How this code works is explained in Chapter 10, so all we need to examine here are the differences between Examples 10-8 and 11-6. Let’s work through them in order.

The first couple of lines pull in the code from login.php and create a $connection object to gain access to the database. Then there’s the code for deleting an entry, which simply issues a DELETE command to the $connection object using the query method, and returns an error message if there’s a problem.

Then, if new data has been posted to the program, it issues an INSERT command, again on the $connection object using the query method. In both instances, the $result object is given the result of this operation, which should be either TRUE or FALSE.

The final main part of the program deals with extracting data from the database and displaying it using the data_seek and fetch_array methods of the $result object. Unlike Example 11-5, however, in which an associative array was returned, here the fetch_array method is given the value MYSQLI_NUM so that a numeric array is returned; accordingly, the cells are referenced numerically (e.g., $row[0] for the author). The results are then displayed in each iteration of the loop, and finally the result object and connection are closed.

The function get_post has also been modified here to use the new real_escape_string method of a connection object, so now two values are passed to it (the connection and the string value).

Using mysqli Procedurally

If you prefer, there is an alternative set of functions you can use to access mysqli in a procedural (rather than object-oriented) manner.

So, instead of creating a $connection object like this:

$connection = new mysqli($db_hostname, $db_username, $db_password, $db_database);

You can use the following:

$link = mysqli_connect($db_hostname, $db_username, $db_password, $db_database);

To check that the connection has been made and handle it, you could use code such as this:

if (mysqli_connect_errno()) die(mysqli_connect_error());

And to make a MySQL query, you would use code such as the following:

$result = mysqli_query($link, "SELECT * FROM classics");

Upon return, $result will contain the data. You can find out the number of rows returned as follows:

$rows = mysqli_num_rows($result));

An integer is returned in $rows. You can fetch the actual data one row at a time in the following way, which returns a numeric array:

$row = mysqli_fetch_array($result, MYSQLI_NUM);

In this instance, $row[0] will contain the first column of data, $row[1] the second, and so on. As described in Example 11-5, rows can also be returned as associative arrays or as both types, depending on the value passed in the second argument.

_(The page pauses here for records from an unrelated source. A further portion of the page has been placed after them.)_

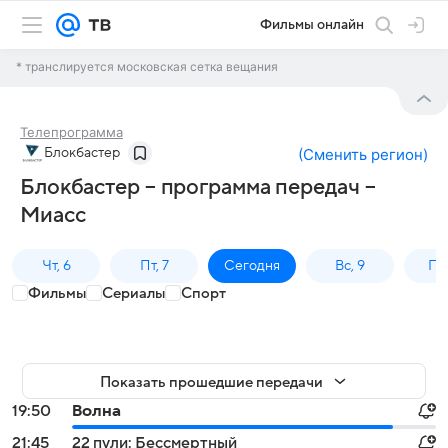
Фильмы онлайн
* транслируется московская сетка вещания
Телепрограмма
Блокбастер
(
Сменить регион
)
Блокбастер – программа передач –
Миасс
Чт, 6
Пт, 7
Сегодня
Вс, 9
Пн,
Фильмы
Сериалы
Спорт
Показать прошедшие передачи
19:50
Волна
21:45
22 пули: Бессмертный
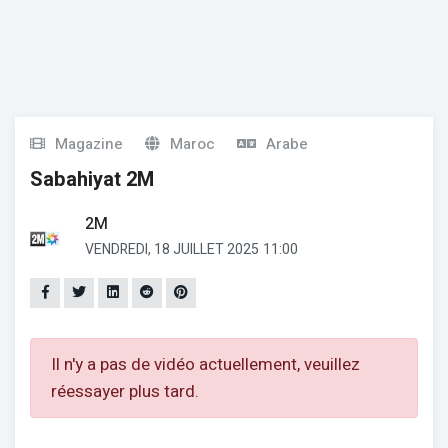
Magazine
Maroc
Arabe
Sabahiyat 2M
2M
VENDREDI, 18 JUILLET 2025
11:00
Il n'y a pas de vidéo actuellement, veuillez
réessayer plus tard.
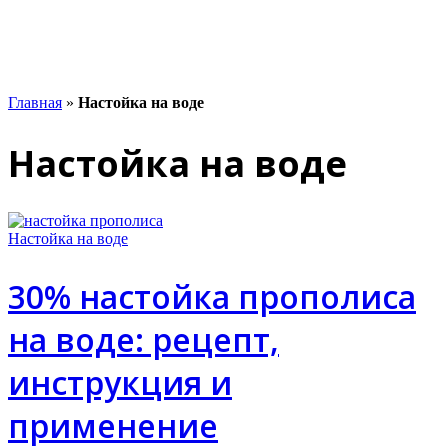
Главная
»
Настойка на воде
Настойка на воде
Настойка на воде
30% настойка прополиса
на воде: рецепт,
инструкция и
применение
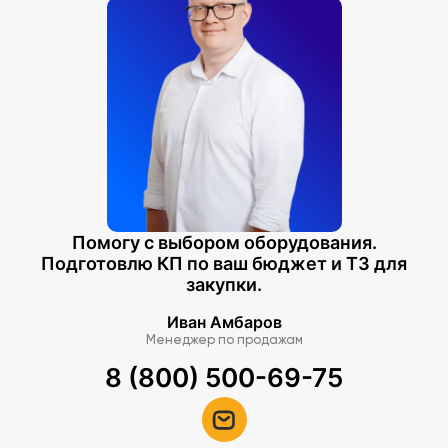
Помогу с выбором оборудования.
Подготовлю КП по ваш бюджет и ТЗ для
закупки.
Иван Амбаров
Менеджер по продажам
8 (800) 500-69-75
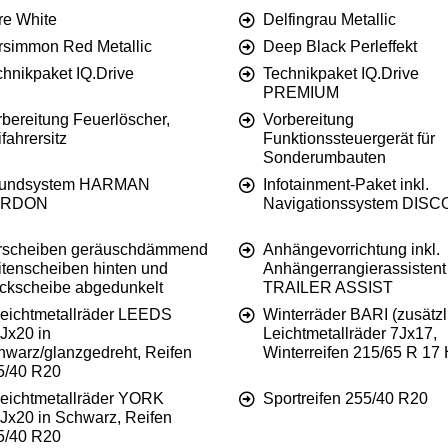
re White
Delfingrau Metallic
rsimmon Red Metallic
Deep Black Perleffekt
chnikpaket IQ.Drive
Technikpaket IQ.Drive
PREMIUM
rbereitung Feuerlöscher,
Vorbereitung
fahrersitz
Funktionssteuergerät für
Sonderumbauten
undsystem HARMAN
Infotainment-Paket inkl.
ARDON
Navigationssystem DIS
rscheiben geräuschdämmend
Anhängevorrichtung inkl.
itenscheiben hinten und
Anhängerrangierassistent
ckscheibe abgedunkelt
TRAILER ASSIST
Leichtmetallräder LEEDS
Winterräder BARI (zusätzli
Jx20 in
Leichtmetallräder 7Jx17,
hwarz/glanzgedreht, Reifen
Winterreifen 215/65 R 17
5/40 R20
Leichtmetallräder YORK
Sportreifen 255/40 R20
5Jx20 in Schwarz, Reifen
5/40 R20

Escaping strings procedurally with mysqli is as easy as using the following:

$escaped = mysqli_real_escape_string($link, $val);

For full details on using mysqli procedurally (and all other aspects of mysqli), visit http://tinyurl.com/usingmysqli.

Now that you have learned how to integrate PHP with MySQL in several different ways, the next chapter moves on to creating user-friendly forms and dealing with the data submitted from them.

Questions

1.    How do you connect to a MySQL database using mysqli?

2.    How do you submit a query to MySQL using mysqli?

3.    How can you retrieve a string containing an error message when a mysqli error occurs?

4.    How can you determine the number of rows returned by a mysqli query?

5.    How can you retrieve a particular row of data from a set of mysqli results?

6.    Which mysqli method can be used to properly escape user input to prevent code injection?

7.    What negative effects can happen if you do not close the objects created by mysqli methods?

See Chapter 11 Answers in Appendix A for the answers to these questions.